Jonas hätte nie gedacht, dass er seine Schwester einmal so vermissen würde. Normalerweise hatten ihre Lebensbereiche wenig Überschneidendes an sich, wenn man davon absah, dass sie sich über der Erfüllung der Hausarbeitspflichten oder die Nutzung des Fernsehers zu Zeiten, in denen wichtige Fußballspiele liefen, zankten. Aber die letzten Wochen ihrer erzwungenen Abwesenheit hatten Jonas gezeigt, dass er die Momente vermisste, in denen sie so manches Mal vertrauensvoll etwas von ihm wissen wollte in dem festen Glauben, dass die zweieinhalb Jahre, die er ihr voraus hatte, ihn mit einem Erfahrungsvorsprung versorgten. Sowie ihr fröhliches Gelächter und nicht zuletzt das Gefühl, ab und an eine gemeinsame Front gegen ihre Mutter bilden zu können oder gemeinsam zu leiden, wenn sie eine ihre nörgelnden Predigten hielt.
Erwartungsvoll öffnete er daher bereits die Haustür, doch es dauerte noch ein paar Minuten, bis sich die Türen des Fahrstuhles eine halbe Etage unter ihnen öffneten und Hannah stürmisch die Treppen empor stieg.

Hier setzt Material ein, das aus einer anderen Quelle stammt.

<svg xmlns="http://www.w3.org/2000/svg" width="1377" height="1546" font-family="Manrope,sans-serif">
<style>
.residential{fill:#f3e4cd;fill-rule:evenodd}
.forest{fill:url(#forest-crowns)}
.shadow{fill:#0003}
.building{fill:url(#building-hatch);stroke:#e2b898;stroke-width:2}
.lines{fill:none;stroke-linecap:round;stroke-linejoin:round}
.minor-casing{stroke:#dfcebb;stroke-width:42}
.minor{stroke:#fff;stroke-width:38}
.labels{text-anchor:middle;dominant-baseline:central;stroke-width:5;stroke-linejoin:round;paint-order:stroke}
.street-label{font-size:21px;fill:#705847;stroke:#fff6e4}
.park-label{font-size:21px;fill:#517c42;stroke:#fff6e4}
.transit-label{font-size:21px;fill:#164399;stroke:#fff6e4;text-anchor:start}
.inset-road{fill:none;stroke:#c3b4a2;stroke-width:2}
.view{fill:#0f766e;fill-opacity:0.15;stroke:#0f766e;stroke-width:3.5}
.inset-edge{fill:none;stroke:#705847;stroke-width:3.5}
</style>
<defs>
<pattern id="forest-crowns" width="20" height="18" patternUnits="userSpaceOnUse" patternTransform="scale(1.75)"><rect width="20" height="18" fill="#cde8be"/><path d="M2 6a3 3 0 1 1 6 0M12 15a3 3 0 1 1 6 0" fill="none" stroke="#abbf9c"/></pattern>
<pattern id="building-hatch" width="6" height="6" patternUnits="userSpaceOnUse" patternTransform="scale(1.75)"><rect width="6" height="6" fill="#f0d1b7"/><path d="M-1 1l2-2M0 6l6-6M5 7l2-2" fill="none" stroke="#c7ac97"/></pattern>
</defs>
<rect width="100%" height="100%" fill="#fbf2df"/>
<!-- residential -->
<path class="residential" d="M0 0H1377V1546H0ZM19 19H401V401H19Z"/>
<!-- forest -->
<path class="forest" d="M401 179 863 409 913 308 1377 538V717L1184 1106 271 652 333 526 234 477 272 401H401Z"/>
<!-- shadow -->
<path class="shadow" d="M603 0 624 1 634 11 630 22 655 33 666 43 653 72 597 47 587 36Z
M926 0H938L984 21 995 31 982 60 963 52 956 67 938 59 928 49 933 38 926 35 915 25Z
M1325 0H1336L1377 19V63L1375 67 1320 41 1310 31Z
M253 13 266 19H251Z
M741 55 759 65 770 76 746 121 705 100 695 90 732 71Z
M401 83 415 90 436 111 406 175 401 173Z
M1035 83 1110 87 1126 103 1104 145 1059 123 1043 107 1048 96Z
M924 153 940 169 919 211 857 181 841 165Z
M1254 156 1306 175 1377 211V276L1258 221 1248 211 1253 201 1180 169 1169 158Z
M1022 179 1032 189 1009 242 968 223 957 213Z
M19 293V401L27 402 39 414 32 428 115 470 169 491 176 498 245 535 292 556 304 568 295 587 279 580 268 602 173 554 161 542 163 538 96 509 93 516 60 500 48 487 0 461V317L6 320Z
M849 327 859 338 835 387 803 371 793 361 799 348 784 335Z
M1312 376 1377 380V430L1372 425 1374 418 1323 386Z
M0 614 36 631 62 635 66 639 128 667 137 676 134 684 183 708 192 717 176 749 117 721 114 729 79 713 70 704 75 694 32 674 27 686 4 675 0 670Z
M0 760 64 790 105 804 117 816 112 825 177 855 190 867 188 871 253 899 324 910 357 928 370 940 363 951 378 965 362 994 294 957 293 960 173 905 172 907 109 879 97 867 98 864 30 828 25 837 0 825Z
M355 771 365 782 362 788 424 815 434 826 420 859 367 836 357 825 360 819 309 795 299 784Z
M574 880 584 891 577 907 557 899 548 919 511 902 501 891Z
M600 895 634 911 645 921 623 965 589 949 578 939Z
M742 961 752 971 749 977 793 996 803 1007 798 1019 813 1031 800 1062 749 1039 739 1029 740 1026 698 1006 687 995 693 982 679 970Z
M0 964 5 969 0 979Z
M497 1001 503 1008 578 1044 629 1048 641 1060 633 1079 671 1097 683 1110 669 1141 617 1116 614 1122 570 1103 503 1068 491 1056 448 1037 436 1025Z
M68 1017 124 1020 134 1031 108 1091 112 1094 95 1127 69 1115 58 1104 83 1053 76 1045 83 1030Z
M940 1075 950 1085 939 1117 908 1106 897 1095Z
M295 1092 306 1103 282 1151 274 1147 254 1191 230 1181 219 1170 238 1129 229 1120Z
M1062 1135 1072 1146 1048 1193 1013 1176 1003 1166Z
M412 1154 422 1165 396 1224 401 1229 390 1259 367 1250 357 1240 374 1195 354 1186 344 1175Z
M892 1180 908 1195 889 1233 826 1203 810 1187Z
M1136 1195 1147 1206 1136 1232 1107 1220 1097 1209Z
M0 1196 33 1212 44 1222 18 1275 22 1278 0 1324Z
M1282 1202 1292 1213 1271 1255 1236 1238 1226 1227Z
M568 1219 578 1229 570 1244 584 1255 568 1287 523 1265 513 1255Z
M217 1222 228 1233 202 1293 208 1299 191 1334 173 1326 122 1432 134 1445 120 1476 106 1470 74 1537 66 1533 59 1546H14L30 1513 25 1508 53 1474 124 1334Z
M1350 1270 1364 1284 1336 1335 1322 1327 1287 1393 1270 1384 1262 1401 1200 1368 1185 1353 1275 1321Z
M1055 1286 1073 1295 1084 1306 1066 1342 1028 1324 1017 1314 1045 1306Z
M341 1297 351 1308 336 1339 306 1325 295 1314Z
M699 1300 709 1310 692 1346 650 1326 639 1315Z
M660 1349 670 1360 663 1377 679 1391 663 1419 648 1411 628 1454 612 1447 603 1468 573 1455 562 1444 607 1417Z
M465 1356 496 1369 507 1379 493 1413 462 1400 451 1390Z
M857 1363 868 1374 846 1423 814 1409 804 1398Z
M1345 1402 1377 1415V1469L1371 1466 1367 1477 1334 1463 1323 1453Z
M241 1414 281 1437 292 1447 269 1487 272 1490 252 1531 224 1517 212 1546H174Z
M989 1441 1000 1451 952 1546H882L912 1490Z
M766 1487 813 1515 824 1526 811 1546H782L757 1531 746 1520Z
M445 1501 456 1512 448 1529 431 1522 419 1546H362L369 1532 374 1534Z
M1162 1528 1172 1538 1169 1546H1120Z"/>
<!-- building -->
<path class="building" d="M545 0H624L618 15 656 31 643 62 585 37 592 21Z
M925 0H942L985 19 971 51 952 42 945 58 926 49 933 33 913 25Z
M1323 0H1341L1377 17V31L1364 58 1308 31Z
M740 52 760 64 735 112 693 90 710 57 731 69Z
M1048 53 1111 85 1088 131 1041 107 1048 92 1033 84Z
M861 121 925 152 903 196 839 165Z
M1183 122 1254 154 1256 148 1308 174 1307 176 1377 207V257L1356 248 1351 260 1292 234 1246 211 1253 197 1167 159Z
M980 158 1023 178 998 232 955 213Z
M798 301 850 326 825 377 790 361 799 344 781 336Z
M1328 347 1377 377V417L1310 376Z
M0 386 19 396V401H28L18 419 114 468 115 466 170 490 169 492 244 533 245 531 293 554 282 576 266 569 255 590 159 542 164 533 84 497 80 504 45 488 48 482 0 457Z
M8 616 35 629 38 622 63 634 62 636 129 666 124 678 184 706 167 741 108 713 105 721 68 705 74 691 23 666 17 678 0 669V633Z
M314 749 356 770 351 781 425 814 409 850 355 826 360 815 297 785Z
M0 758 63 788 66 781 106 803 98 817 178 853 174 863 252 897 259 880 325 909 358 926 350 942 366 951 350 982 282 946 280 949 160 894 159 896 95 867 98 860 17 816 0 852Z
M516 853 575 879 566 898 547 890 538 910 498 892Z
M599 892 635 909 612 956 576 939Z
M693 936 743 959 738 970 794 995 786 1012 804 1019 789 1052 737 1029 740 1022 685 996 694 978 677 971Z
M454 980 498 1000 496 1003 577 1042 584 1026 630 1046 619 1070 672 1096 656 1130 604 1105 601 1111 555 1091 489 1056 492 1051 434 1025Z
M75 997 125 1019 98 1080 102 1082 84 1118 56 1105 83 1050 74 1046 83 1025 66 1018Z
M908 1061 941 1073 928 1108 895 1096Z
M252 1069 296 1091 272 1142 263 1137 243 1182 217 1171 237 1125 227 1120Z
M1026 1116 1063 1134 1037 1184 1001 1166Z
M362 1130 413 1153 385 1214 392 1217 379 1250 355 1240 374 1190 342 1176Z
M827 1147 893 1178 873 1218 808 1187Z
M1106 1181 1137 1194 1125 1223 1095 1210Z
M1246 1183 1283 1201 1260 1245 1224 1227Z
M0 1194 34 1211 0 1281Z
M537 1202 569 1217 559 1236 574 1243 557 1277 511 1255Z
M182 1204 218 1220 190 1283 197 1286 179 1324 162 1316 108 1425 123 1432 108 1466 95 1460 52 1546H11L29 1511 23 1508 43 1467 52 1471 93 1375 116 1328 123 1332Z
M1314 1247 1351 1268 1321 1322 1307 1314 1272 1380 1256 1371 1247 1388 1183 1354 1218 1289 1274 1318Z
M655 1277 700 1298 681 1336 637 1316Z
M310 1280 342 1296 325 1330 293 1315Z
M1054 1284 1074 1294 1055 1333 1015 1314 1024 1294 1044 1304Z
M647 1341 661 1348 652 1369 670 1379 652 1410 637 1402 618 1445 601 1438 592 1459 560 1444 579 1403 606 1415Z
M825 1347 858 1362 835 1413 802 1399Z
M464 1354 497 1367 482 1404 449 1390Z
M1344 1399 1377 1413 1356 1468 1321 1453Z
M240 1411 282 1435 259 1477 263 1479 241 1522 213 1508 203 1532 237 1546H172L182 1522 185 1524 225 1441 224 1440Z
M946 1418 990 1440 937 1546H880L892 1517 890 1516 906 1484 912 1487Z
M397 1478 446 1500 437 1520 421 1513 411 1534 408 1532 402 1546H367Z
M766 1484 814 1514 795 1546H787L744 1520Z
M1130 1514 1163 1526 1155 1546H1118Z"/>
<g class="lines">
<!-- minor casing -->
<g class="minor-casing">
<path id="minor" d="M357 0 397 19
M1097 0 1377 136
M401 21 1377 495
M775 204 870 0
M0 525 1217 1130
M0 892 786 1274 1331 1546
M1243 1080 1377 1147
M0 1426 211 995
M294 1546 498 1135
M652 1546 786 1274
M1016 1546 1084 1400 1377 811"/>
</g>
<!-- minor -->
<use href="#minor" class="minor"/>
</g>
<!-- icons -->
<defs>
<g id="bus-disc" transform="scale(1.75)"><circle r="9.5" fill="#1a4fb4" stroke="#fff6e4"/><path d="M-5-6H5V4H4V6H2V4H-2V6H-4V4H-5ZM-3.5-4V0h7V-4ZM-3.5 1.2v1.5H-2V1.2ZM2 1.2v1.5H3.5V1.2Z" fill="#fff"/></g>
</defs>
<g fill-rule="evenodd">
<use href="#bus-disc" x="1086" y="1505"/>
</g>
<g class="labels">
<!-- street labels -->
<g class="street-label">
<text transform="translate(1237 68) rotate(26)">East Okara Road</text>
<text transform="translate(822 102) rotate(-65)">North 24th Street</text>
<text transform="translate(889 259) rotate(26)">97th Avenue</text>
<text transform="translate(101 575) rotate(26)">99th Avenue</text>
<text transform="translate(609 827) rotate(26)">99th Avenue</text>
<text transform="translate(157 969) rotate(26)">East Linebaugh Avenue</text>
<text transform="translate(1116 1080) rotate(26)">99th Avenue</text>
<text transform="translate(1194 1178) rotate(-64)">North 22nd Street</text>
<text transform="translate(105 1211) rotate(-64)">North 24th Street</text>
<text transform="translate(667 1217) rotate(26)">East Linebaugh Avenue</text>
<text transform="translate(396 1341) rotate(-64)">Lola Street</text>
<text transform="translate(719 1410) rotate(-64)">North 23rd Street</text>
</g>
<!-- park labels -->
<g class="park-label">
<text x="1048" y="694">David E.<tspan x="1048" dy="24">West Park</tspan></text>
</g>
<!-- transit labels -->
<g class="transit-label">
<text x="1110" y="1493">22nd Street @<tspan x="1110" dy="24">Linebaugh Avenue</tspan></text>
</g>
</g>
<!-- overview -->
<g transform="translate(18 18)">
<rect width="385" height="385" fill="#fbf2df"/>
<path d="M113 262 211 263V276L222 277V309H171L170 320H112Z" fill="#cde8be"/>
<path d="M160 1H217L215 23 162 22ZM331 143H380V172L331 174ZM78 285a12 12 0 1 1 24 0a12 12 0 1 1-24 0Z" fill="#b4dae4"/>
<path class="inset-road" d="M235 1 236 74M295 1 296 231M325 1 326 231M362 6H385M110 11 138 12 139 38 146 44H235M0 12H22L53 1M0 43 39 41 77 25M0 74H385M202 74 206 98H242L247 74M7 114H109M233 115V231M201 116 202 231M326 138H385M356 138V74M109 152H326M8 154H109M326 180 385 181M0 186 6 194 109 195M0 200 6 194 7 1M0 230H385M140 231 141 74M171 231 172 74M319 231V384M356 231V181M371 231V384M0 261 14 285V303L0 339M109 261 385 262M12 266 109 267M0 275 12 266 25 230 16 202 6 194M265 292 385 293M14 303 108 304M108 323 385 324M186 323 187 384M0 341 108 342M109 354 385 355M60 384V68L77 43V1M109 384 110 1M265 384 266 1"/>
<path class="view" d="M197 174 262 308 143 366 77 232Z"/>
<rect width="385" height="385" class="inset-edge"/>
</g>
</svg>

„Hannah, vorsichtig, du sollst dich schonen!", ließ sich seine Mutter vernehmen, die gerade mal begonnen hatte, den Fuß auf die ersten Treppenstufe zu setzen, da warf sich Hannah auch schon ihrer überschwänglichen Art in Jonas' Arme. Fast ein bisschen gerührt ließ Jonas seine kleine Schwester gewähren,
„Boah, das war so langweilig im Krankenhaus", verkündete sie und fuhr fast ohne Pause mit einer gewissen Unlogik fort:
„Aber ich habe da eine Freundin gefunden. Die muss aber leider noch länger da bleiben."
Sie wandte sich zu ihrer Mutter um, die inzwischen auch im Flur stand und eine Reisetasche abstellte, und wollte ungeduldig wissen:
„Können wir sie morgen besuchen?"
Es war, es brause ein Sturm voller Energie durch die Wohnung, der einem nach der Ruhe der letzen Wochen erst den Atem nahm, und nichts außer Beas bremsenden Worten „Wir wollen das jetzt nicht übertreiben, Hannah..." kündete im Moment davon, dass Hannah vor einigen Wochen einen schweren Verkehrsunfall erlitten hatte.
Hannah lachte die Bemerkung einfach weg und verkündete, schon auf dem Weg zu ihrem Zimmer: „Ich habe nur noch ganz selten Kopfschmerzen."
Im gleichen Atemzug und mit einem Blick über die Schulter zu ihrer Mutter wollte sie dann wissen:
„Wo ist die Überraschung? In meinem Zimmer?"